This warm, thick Chocolate de Maní (Peanut 'Cocoa') was a popular tradition in my own family, and very much worth a try. Mornings got better!
One of my favorite Dominican sayings, and one that I mention very often, is "cada cocinero tiene su librito" (every cook has his little book).
Although this saying does not necessarily refer to cooking, it makes it clear that we know that no two cooks do things the same way. Likewise, it can be said that there are no two houses in which the culinary traditions are identical. This Chocolate de Maní (Peanut "Cocoa") is an example of this.
Our homes' culinary traditions are like genetic heritage.

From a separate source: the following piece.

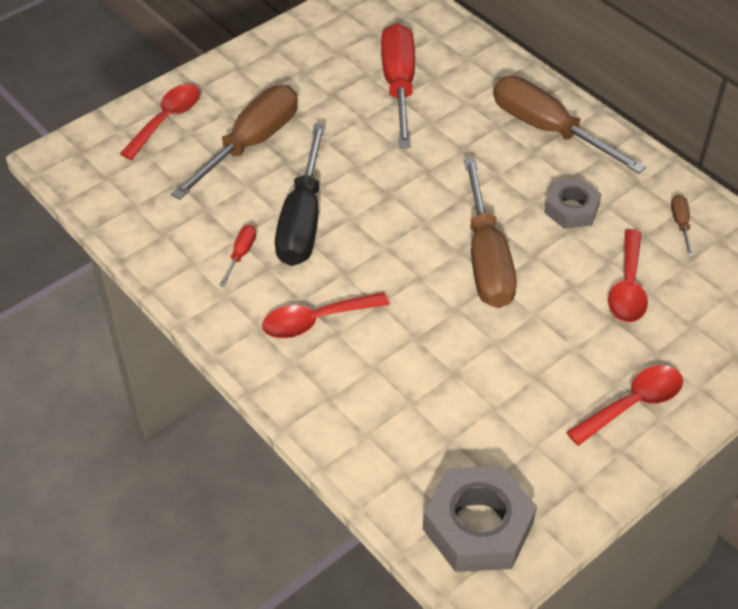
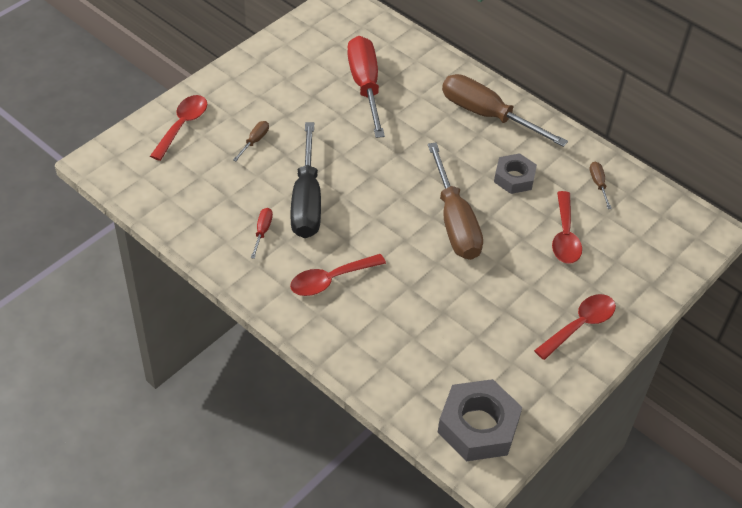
camera: 10 degrees left, 0 degrees up
(251, 144) = (254, 141): brown screwdriver -> brown screwdriver, size x0.42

Even in the homes of two sisters, raised under the same roof and educated by the same parents, the traditions will be different when they raise their own homes.
As an example I have my aunts: my aunt Flor makes the best sopión in the world (in my humble opinion), while my aunt "Odi" is the expert in sancochos. My mom is a fan of our traditional desserts (the best Dominican arepa you can taste), at least she was until the inheritance of family diabetes radically changed her diet and ours.
About this recipe
One of the things that were done in my house that I never saw at my aunts' was this peanut "cocoa". This is because it is my dad who is a fan of everything that contains peanuts.
For me, this drink is almost a symbol of my father's house kitchen, there was no weekend breakfast that lacked this nutritious and delicious peanut cocoa.
Chocolate de Maní Recipe (Dominican Peanut 'Cocoa')
- 1½ cups unsalted toasted peanuts
- 2 quarts skim milk [2 lt]
- A pinch of salt
- 1 cup sugar , or to taste
- 2 cinnamon sticks
- 6 cloves
- 1 teaspoon ground nutmeg (optional)
- Blending: Blend the toasted peanuts, milk, and salt. Add sugar to taste.Pour into a pot.
- Heating: Add cinnamon sticks and cloves. Boil for 10 minutes over low heat.Remove the cinnamon sticks and cloves.
- Serving: Sprinkle the nutmeg on top after serving.